There is no longer, for example, a single British-owned company manufacturing typewriters. Not a single coin mechanism of any significance is made in Britain, although the market for such machines has been expanding worldwide by about 20 per cent a year. British industry in general has been slow to adopt new materials and methods that cut costs and speed up production time. In an effort to help private industry reform and strengthen management practices, the Labor government has set up an Industrial Reorganization Corporation financed by public money.

Some social commentators are unsparing in their attacks on Britain's industrial backwardness, which they trace to the fact that for centuries a landed gentry controlled the nation's destinies. “All through the nineteenth century and into the twentieth, industry was fairly contemptible,” wrote David Frost and Antony Jay. “It was not even called industry. Most of the time it was referred to, slightingly, as ‘trade.’ Gentlemen had better things to do.” 15 When it became clear after World War II that Britain's well-being depended more on industry than on landowners, there was a huge talent vacuum.

British industry is criticized for its shortcomings in management training and for its lack of adequate capital investment for expanded plant and equipment. Nearly 3,000 pit ponies still are used in British mines; no ponies have been used in American mines for 40 years, and none are now employed in the mines of the European Common Market countries. While Britain's total stock of factories, offices and machinery has grown by only about 4 per cent annually in recent years, West Germany's has grown by nearly 7 per cent and France's by 6 per cent.

Controversy Over American Investment in Britain

Nevertheless, management of British industry has been improving, and some of the force behind the improvement is the example and the competition afforded by American companies operating in the United Kingdom. Modern management techniques rate high on the list of reasons why American investment is welcomed; another is the willingness of American companies to build new plants in regions like the Northeast of England, or in Scotland, where unemployment is a chronic problem. U.S. investment also helps to reduce Britain's worrisome import bill, at least in the short run. If American companies build factories, instead of sending in finished products, Britain saves foreign currency.

A bitter side of the investment picture is the fact that more and more of Britain's key industries may be dominated by Chicago or Detroit. With investments in Britain worth $5.3 billion, America's influence is inescapable. Anthony Bambridge of The Observer wrote on July 21, 1968: “The question is not whether Britain will eventually become the 51st State of America, but whether it already is.” International Business Machines alone has just under 30 per cent of the British computer market, and three other American computer companies operate factories there. Almost 60 per cent of the British car industry's output is accounted for by General Motors-Vauxhall, Chrysler-Rootes, and Ford. Of the top 10 companies supplying the National Health Service with drugs, six are American. Kodak has captured 70 per cent of the color-film market; Gillette claims more than one-half of the stainless steel razor-blade market.

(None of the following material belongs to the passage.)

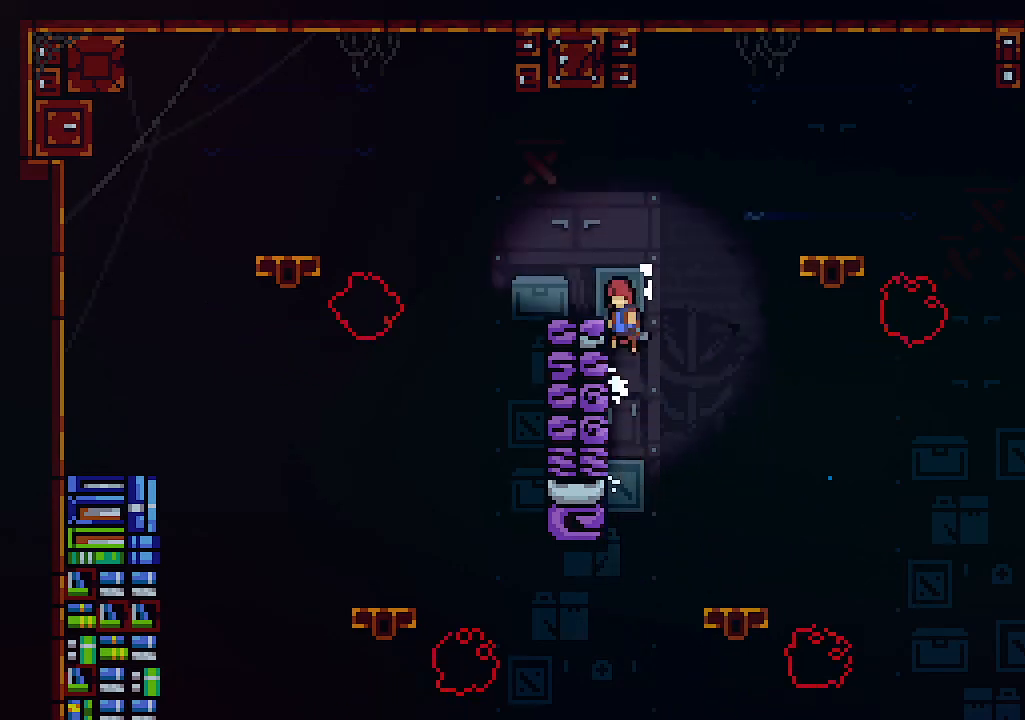
{"keys": ["right", "up"], "events": [[34, "z", "up"], [134, "z", "down"], [267, "right", "down"], [367, "right", "up"], [434, "z", "up"], [500, "left", "up"], [500, "right", "down"], [500, "up", "down"]]}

Not many years ago it was the Labor Party which attacked the Conservatives for selling the commanding heights of the British economy to the Americans. Now what has been called the great American takeover of British industry continues under Wilson's Labor government. William Davis, financial editor of The Guardian, wrote on July 17, 1968, that it was “fair to argue that America's share of British industry has reached a point where Ministers must keep a wary eye” on takeover bids. Two other journalists have warned that England could become a “well-heeled vassal” if it adopted the habit of “letting someone else do the saving, the investing, the working and the thinking.” 16 At a minimum, the writers suggested, it should be official policy to require that at least 51 per cent ownership of a company continue in the hands of Britons.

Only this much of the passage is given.